An Eastern Phoebe’s “Chatter Call”

The past few days, each morning has begun with the persistent calls and song of an Eastern Phoebe in the branches of the oaks outside our bedroom windows, and one or two Phoebes have been active around the house all day – even more active than usual.

With its plain gray back and wings, darker gray, slightly crested head and gray-white breast, this small, shadow-like flycatcher isn’t flashy in appearance – but its animated behavior, characteristic habit of wagging its tail up and down when perched, and the way it hunts, nests and makes itself right at home around yards and houses makes it a familiar bird to many people. For me it’s a favorite.

An Eastern Phoebe sings its name with a scratchy whistle, gives a distinctive sharp tsup call, and occasionally erupts in a jumble of tumbling notes that sound agitated or excited. The species account in Birds of North America* describes a “chatter call” as a “rapid, harsh, nasal tree-tree-tree-tree, with occasionally as many as 30 elements” and that sounds like what I’ve often heard. The account goes on to say that this call is given only by males, and is almost always given around a nest or potential nest site. I’ve been hearing this call often the past few days and don’t always see the birds when I hear it. Of course, they’re not nesting right now, but on at least one occasion today, a Phoebe was perched on the site of last year’s nest when it called like this.
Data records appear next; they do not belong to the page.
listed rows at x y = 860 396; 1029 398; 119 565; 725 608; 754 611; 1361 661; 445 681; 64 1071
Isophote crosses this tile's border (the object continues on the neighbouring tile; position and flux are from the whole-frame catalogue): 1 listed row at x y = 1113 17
I had been watching as it hunted from different perches around the front yard, calling, singing, fluttering around under the eaves to check for spiders and insects, and perching on the rim of the birdbath briefly. From a low branch on a pecan tree, it flew to the crook in the gutter over the garage where a pair of Phoebes nested last spring and raised three healthy babies. It paused there for several seconds and gave this rapid call of tumbling notes. I thought it might be one of the young ones that were born there, but maybe it was the male of the pair.

I’m not 100 percent sure this call – which I usually describe as “fussing” – is the same as the “chatter call,” but the description given sounds like the same one.

*Harmon P. Weeks, Jr. “Eastern Phoebe (Sayomis phoebe), The Birds of North America Online (A. Poole, Ed.) Ithaca: Cornell Lab of Ornithology.